The group’s founder is Mira Bunting, a 29-year-old striver who recognizes her grand plans for the collective—notoriety, influence, and maybe even profit—have stalled. Buoyed by a shaky bravado and a penchant for excusing herself from inconvenient stricture, Mira is plagued by self-absorption, unsure if her interest in gardening is means or end. “One of the reasons that horticulture held such a strong appeal for Mira was that it offered her a respite from [her] habit of relentless interior critique.” When a disastrous, seemingly unaccountable landslide blocks a mountain pass a few hours south of Birnam Wood’s base, leaving a large tract of national park-abutting territory essentially isolated, Mira senses opportunity and begins scouting the area as a potential site for a massive expansion of the collective’s operations.

She’s not the only one interested in the place. During Mira’s initial visit to the area—an act of trespassing she characteristically rationalizes—she is confronted by Robert Lemoine, a fortyish tech billionaire who, it seems, is purchasing a large parcel of the land and has returned to check on his acquisition. Apparently intrigued by Mira’s account of Birnam Wood’s mission, Lemoine indicates an interest in providing funding for the collective and granting cover for its operations. Stoical and calculating, seeking leverage above all, Lemoine is practiced in the art of misdirection: “[He] loved to present as an enigma. It made his self-dissections all the sweeter to know that he was outwardly inscrutable, a puzzle to which only he would ever hold the key.”
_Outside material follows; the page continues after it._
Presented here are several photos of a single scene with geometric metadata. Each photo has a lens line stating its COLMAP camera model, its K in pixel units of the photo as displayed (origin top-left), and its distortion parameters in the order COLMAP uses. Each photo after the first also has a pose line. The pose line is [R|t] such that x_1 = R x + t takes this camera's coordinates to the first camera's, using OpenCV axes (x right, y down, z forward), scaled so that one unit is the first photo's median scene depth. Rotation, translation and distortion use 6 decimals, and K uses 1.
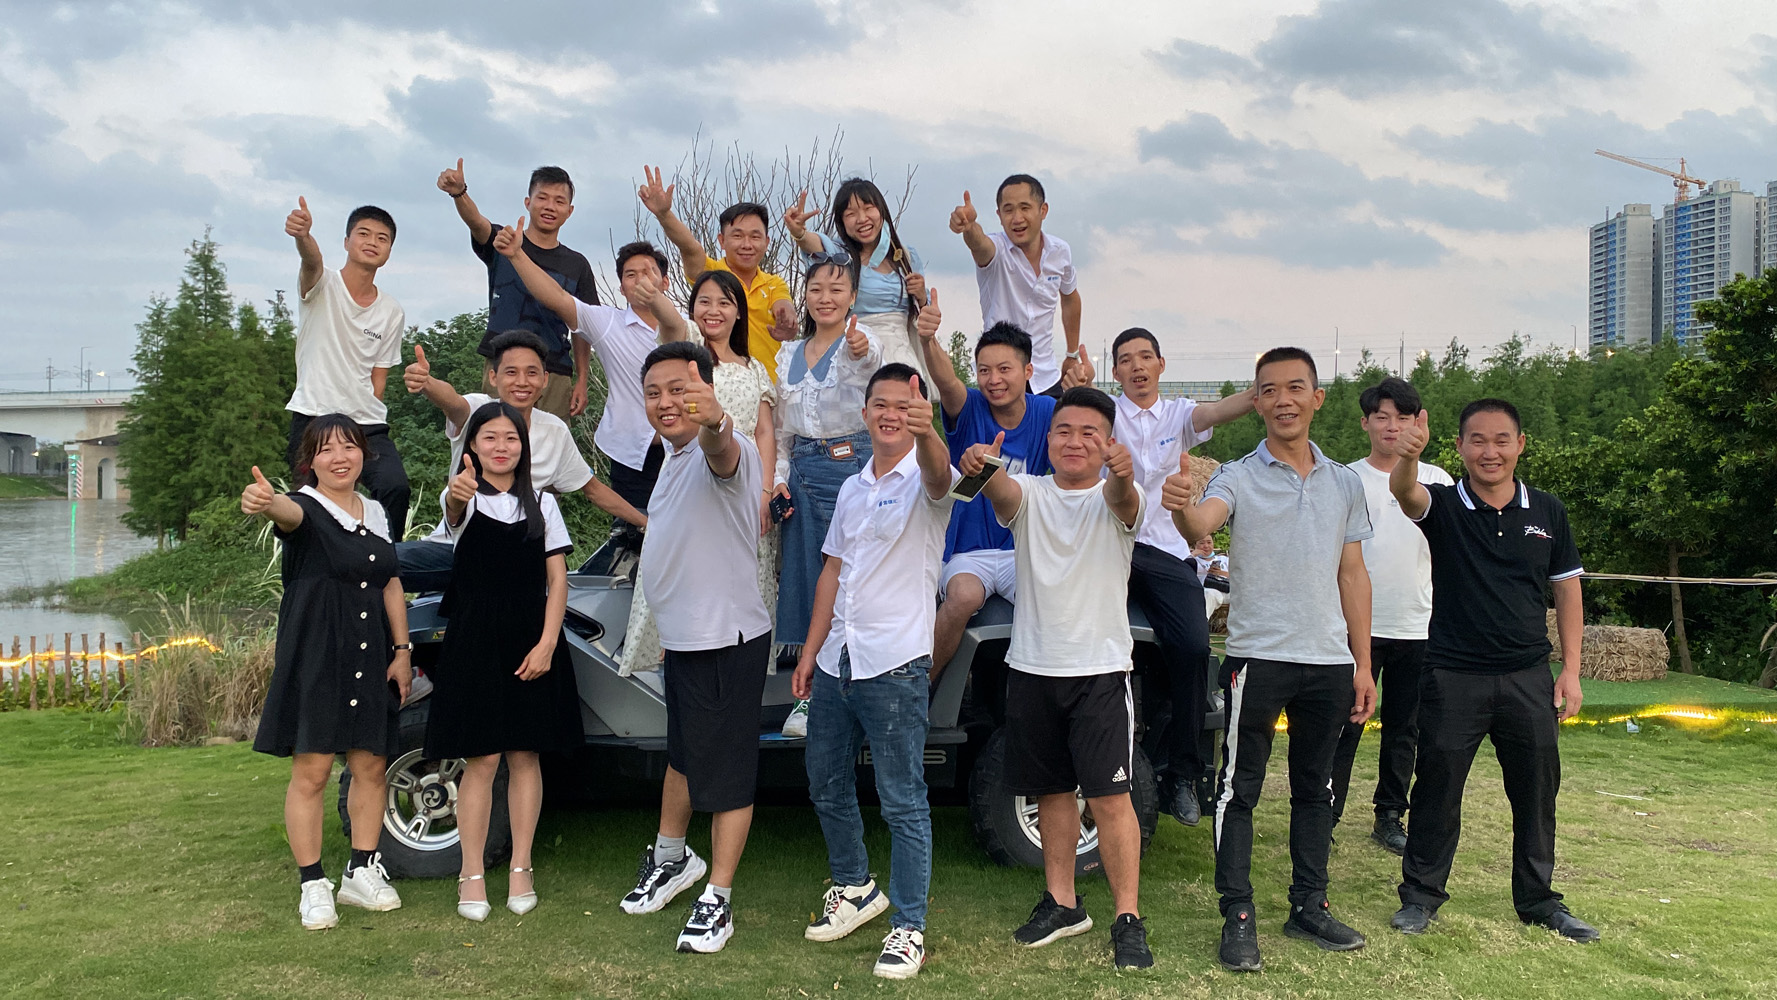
lens RADIAL K [[1489.1, 0, 835.6], [0, 1489.1, 466.6], [0, 0, 1]] dist [0.037471, -0.025317]
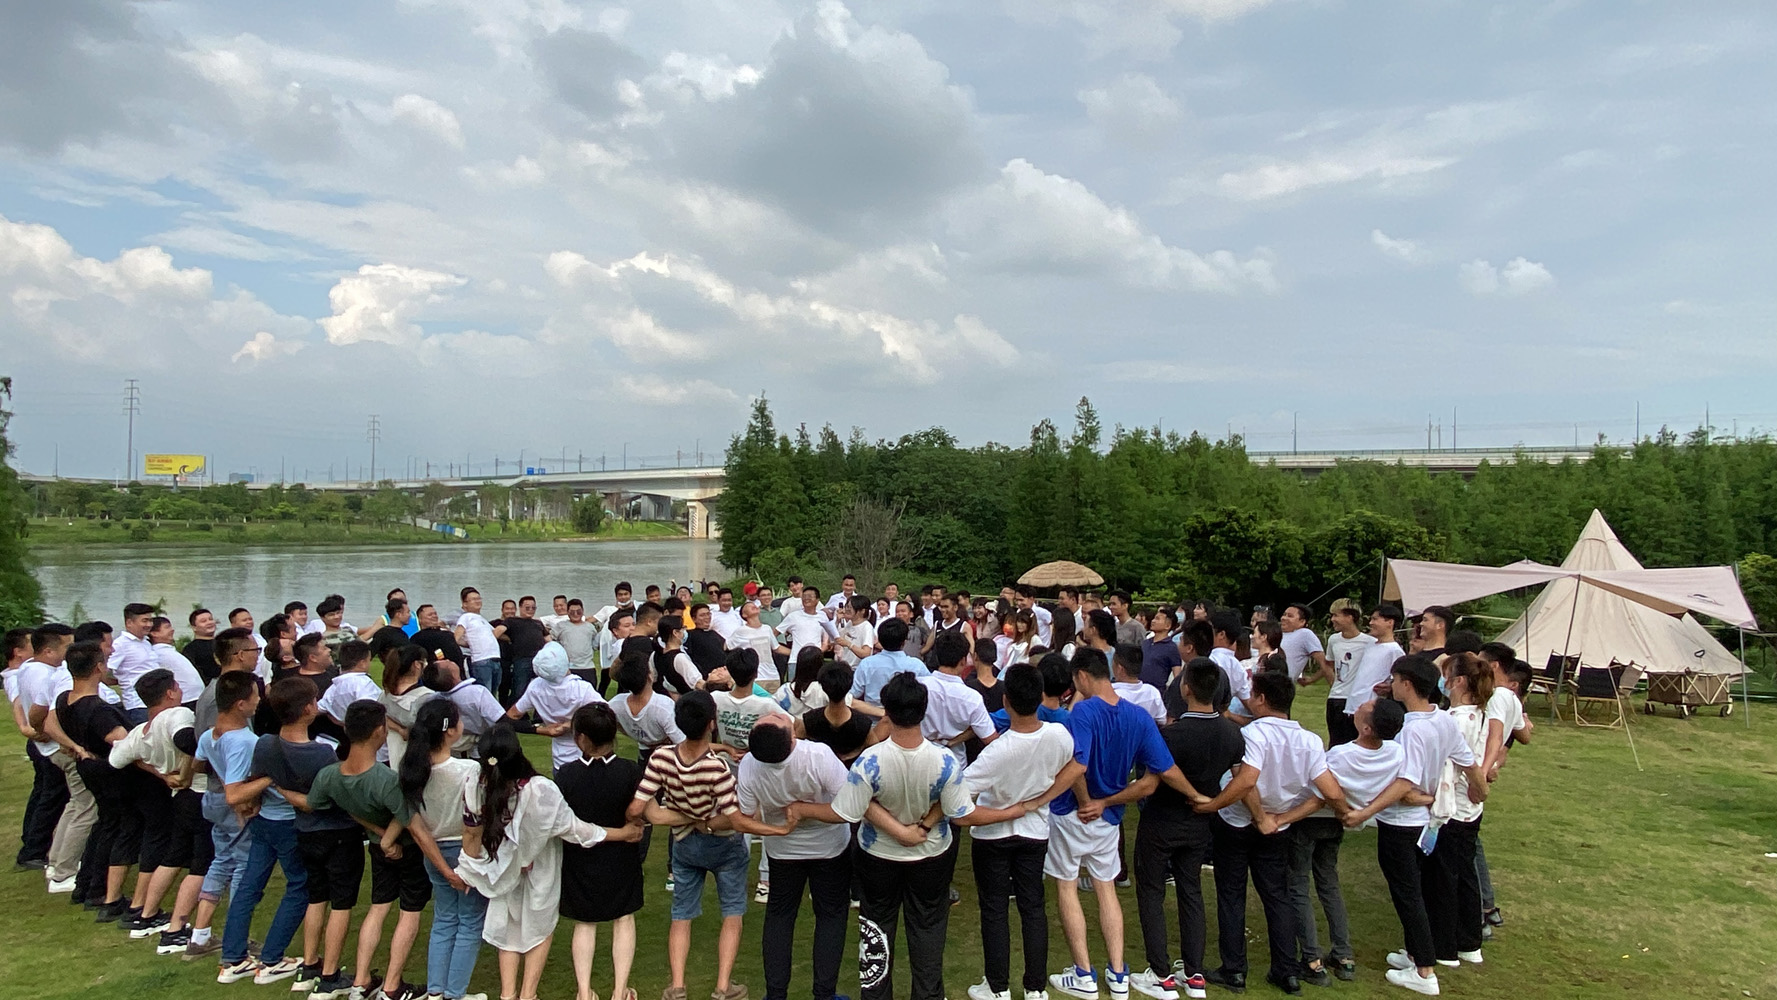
lens RADIAL K [[1118.9, 0, 878.0], [0, 1118.9, 506.3], [0, 0, 1]] dist [0.049450, -0.041622]
pose [[0.953662, -0.002324, -0.300872, 0.099443], [0.001121, 0.999991, -0.004170, -0.021520], [0.300878, 0.003640, 0.953656, -0.197454]]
He also has little notion of boundaries, possessing an aptitude—and appetite—for surveillance honed during his term as CEO of a drone manufacturing company. No aspect of the lives of others is off-limits to him; as he moves forward with his plans to develop the tract in question, he entangles Mira and Birnam Wood in the layers of subterfuge he has arranged, while cynically assuming everyone else is as invested in duplicity as he is. “[He] loved to make a study of deceptions, no matter how insignificant or glancing they might seem; in fact, he had often found it was the most inconsequential-seeming falsehoods that tended to betray the most about a person’s character, exposing their petty vanities, their hubris, their blind spots.”

Unexpected disaster strikes as Mira and Birnam Wood, emboldened by Lemoine’s largesse, press forward with their “guerilla” operations, eventually jeopardizing Lemoine’s murky endeavors. And while the cards begin falling with a fairly rigid inevitability, the true driver behind the downward spiral is the fallibility of the human beings in the story. Nearly everyone in Birnam Wood—not merely Mira and Robert, but also the lesser players Catton patiently, fully brings to life—is activated by measures of self-justification in which ideals outstrip actions and every longing is subject to spin. No motive is untainted, every decision teems with broadly ulterior consideration.

The marvel of Catton’s story is the breadth and profundity with which choices reverberate, extend, and, ultimately, warp, as characters engage in canny scheming: to compromise, to prevail, to do harm, to protect. As the fabrications and deceptions deepen, the novel’s terrain becomes increasingly dangerous.

The tension becomes unsustainable. While Lemoine’s intrigues remain mostly constrained by his instinctive self-control, Mira retreats into placating reflection as her actions spiral outward. “She was still trying, desperately—and uselessly—to find somebody more monstrous and despicable than her,” she reflects at one point, a convoluted instance of Mira’s need both to indulge self-loathing and discover some way of outpacing others. No one snatches the crown, and no crones offer warning, but Catton certainly weaves a type of magic.